There are a lot of digital effects in the Men In Black films. You’re not skeptical of it because you’re from a practical background?
I can see the advantage. I think a really good example is that thing in Harry Potter they do with Ralph Fiennes where they actually take off his nose. He has other make-up on but they add that digitally and I think the marriage of those techniques is great.
We might have an effect that somebody’s wearing where we have to put an eye mechanism in it just to execute a blink, for example. But we know from doing other Men In Black films that we kind of overbuild the aliens, we build something you could make a whole movie about and then it’s in a shot that’s over in half a second. So we might decide not to put an eye mechanism in it and if it needs to blink they can do it digitally. We work together that way.
Which of the movies that you’ve worked on would you go back and redo the effects if you could?
Pretty much every one of them. It’d be so nice to see the movie before you make all the stuff for it so you know what to concentrate on. It happens so many times that you think they’re going to focus on one thing and they focus on something in the background.

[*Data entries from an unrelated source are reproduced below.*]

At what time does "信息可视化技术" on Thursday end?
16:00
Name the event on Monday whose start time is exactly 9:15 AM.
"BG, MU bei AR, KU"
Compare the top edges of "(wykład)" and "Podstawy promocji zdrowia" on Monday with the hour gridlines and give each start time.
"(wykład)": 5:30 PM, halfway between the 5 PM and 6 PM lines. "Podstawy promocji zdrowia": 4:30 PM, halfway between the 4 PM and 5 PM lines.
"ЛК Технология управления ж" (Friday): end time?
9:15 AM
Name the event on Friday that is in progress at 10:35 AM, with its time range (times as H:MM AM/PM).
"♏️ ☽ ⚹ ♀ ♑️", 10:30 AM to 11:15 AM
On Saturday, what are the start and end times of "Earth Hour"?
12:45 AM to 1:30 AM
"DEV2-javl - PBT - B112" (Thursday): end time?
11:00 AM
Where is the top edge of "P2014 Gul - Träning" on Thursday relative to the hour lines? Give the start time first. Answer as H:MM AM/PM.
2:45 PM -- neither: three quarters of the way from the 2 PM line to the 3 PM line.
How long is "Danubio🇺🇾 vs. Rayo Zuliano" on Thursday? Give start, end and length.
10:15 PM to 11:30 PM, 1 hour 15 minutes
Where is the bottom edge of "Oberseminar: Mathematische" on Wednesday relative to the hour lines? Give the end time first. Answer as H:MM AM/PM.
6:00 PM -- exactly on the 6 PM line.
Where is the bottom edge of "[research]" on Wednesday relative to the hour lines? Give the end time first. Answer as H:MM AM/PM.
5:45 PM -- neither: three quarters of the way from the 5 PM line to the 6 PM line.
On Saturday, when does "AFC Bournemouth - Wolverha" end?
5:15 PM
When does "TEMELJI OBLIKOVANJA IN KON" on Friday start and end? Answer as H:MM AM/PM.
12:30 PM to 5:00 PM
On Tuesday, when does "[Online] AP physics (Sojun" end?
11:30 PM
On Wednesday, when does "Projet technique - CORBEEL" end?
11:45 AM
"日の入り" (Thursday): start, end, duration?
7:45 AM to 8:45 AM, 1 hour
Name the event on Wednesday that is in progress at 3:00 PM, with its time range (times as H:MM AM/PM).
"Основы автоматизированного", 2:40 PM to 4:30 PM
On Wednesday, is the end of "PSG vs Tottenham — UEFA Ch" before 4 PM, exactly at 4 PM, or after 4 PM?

At this point in your career is it just professional or is it still about the love of it?
No, I do it because I love it. People ask if I’m really hands on and I am, because that’s what I do. I didn’t get into this because I wanted to have a business. I hate having a business, I hate having employees, I hate having to pay bills for this fucking building and having to think for other people.
A lot of your creatures and monsters are funny, sometimes even kind. Do you prefer those kinds of characters?
Oh yeah. I’m a big Frankenstein fan and when you see Boris Karloff’s performance as Frankenstein you really have sympathy for the monster, same with Charles Laughton’s Quasimodo. We’re sympathetic because they have a heart.
In fact Harry (from Harry and the Hendersons) is one of my most favourite things I’ve done. The director came to me and said he really wanted me to do it because I give my characters a soul. I think he was trying to butter me up but there’s some truth to that and it’s something I try to do. I don’t necessarily want to just do horrible things and killing machines.